To be sure, I suspected, and by no means without reason, that this smile of good fortune was actually not so much a reward for my scientific accomplishments as a practical result of the circumstance that Gustav Karsten, Professor of Physics in Kiel, happened to be a close friend of my father. Nevertheless, this realization could not mar my supreme happiness, and I was firmly resolved to justify the confidence in me in every way in my power.
I soon moved to Kiel, where I put the finishing touches on my paper, and submitted it in Göttingen. It won second prize. Besides my entry, two other papers had been submitted on the subject, but these two were awarded no prize at all. Obviously, I was wondering why my paper had failed to win first prize, and I found the answer in the text of the detailed decision of the Faculty of Göttingen. The judges set forth a few points of criticism of minor import, and then stated: “Finally, the Faculty must withhold its approval from the remarks in which the author tries to appraise Weber’s Law.” Now, the story behind these remarks was: W. Weber was the Professor of Physics in Göttingen, between whom and Helmholtz there existed at the time a vigorous scientific controversy, in which I had expressly sided with the latter. I think that I make no mistake in considering this circumstance to have been the main reason for the decision of the Faculty of Göttingen to withhold the first prize from me. But while with my attitude I had incurred the displeasure of the scholars of Göttingen, it gained me the benevolent attention of those of Berlin, the results of which I was soon to feel.

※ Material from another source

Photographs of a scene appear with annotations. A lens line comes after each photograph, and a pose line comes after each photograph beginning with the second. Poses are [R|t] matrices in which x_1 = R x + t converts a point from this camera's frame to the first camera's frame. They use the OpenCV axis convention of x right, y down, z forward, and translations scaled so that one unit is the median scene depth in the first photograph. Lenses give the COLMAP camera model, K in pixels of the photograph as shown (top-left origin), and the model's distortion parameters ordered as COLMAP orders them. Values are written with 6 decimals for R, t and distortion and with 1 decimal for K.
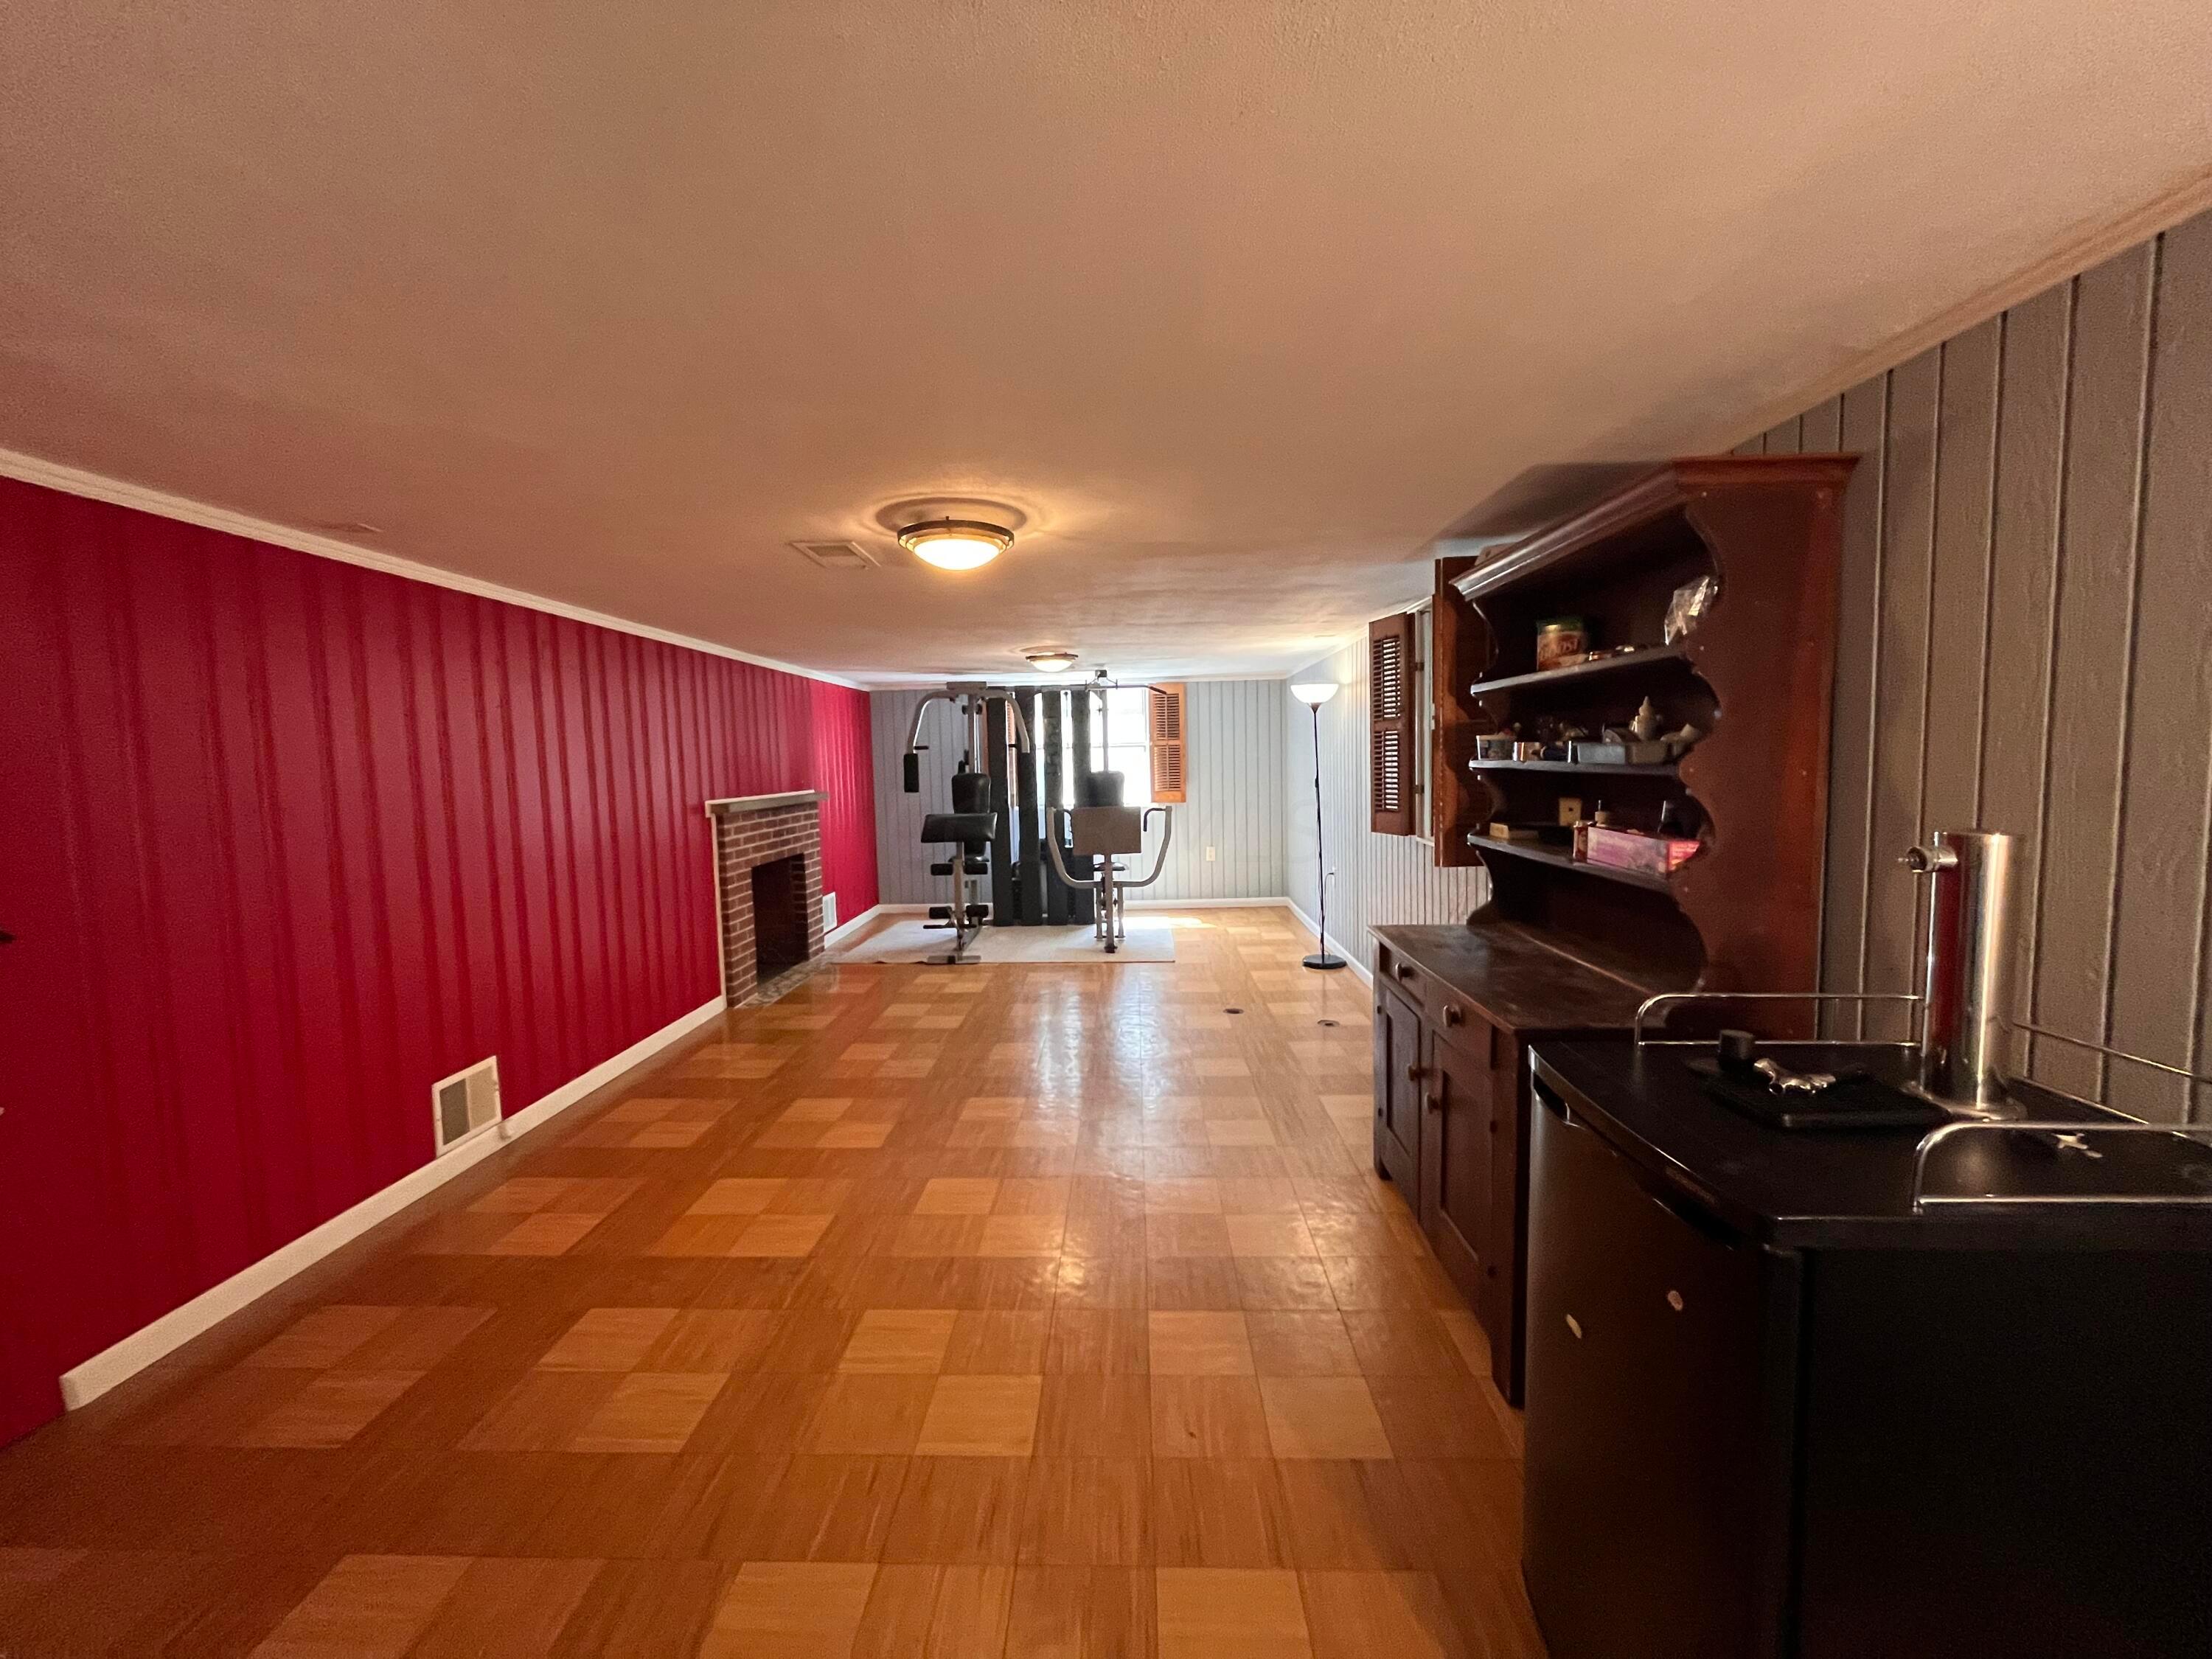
lens RADIAL K [[894.1, 0, 1101.8], [0, 894.1, 827.7], [0, 0, 1]] dist [-0.001507, -0.000345]
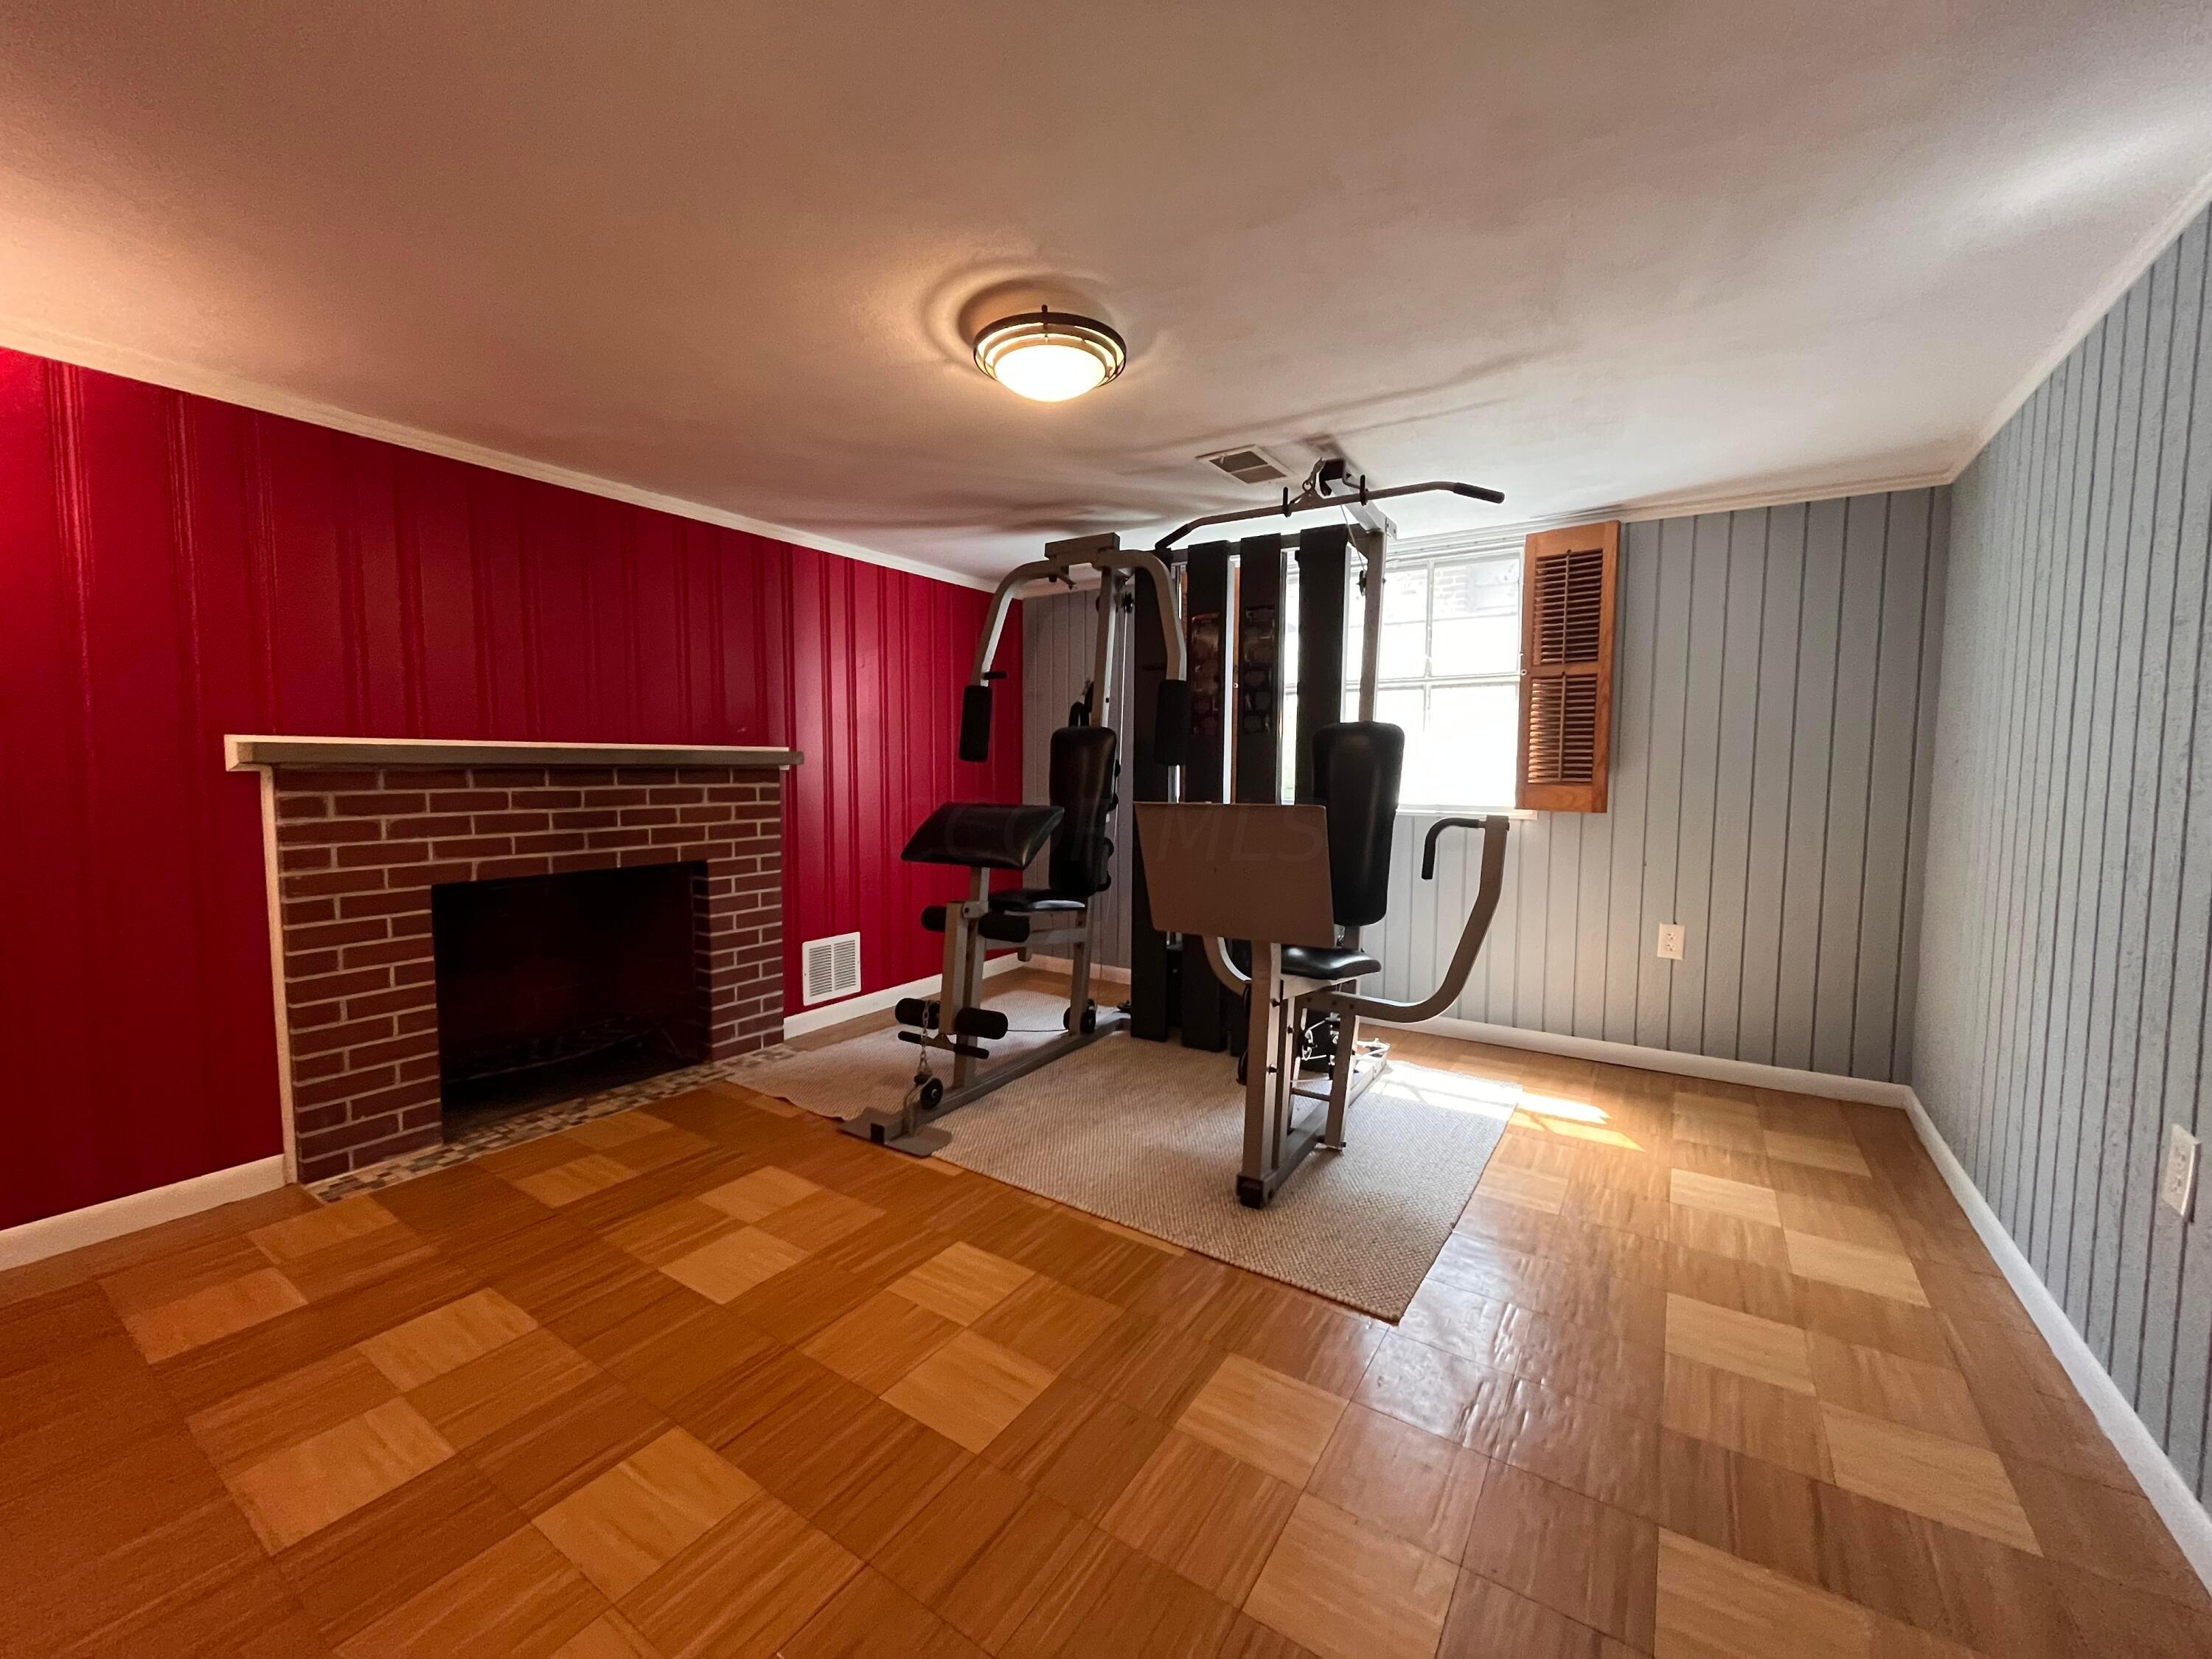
lens RADIAL K [[894.1, 0, 1112.8], [0, 894.1, 833.6], [0, 0, 1]] dist [-0.001507, -0.000345]
pose [[0.861283, 0.071907, -0.503012, 0.116114], [-0.069995, 0.997289, 0.022716, -0.013328], [0.503281, 0.015643, 0.863981, 0.570204]]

No sooner had I finished my paper for Göttingen than I returned to my favorite subject, and wrote a number of monographs, which I published under the collective title, On The Principle of the Increase of Entropy. In these articles I discussed the laws of chemical reactions, of the dissociation of gases, and finally the properties of dilute solutions. With respect to the latter, my theory led to the conclusion that the values of the lowering of the freezing point, observed in many salt solutions, could be explained only by a dissociation of the substances dissolved, and that this finding constituted a thermodynamic foundation for the electrolytic dissociation theory advanced by Svante Arrhenius approximately at the same time. This conclusion, unfortunately, got me into an unpleasant conflict. For Arrhenius challenged, in a rather unfriendly manner, the admissibility of my arguments, pointing out that his theory related to ions, i.e. electrically charged particles. I could reply only that the laws of thermodynamics were valid regardless of whether or not the particles carried a charge.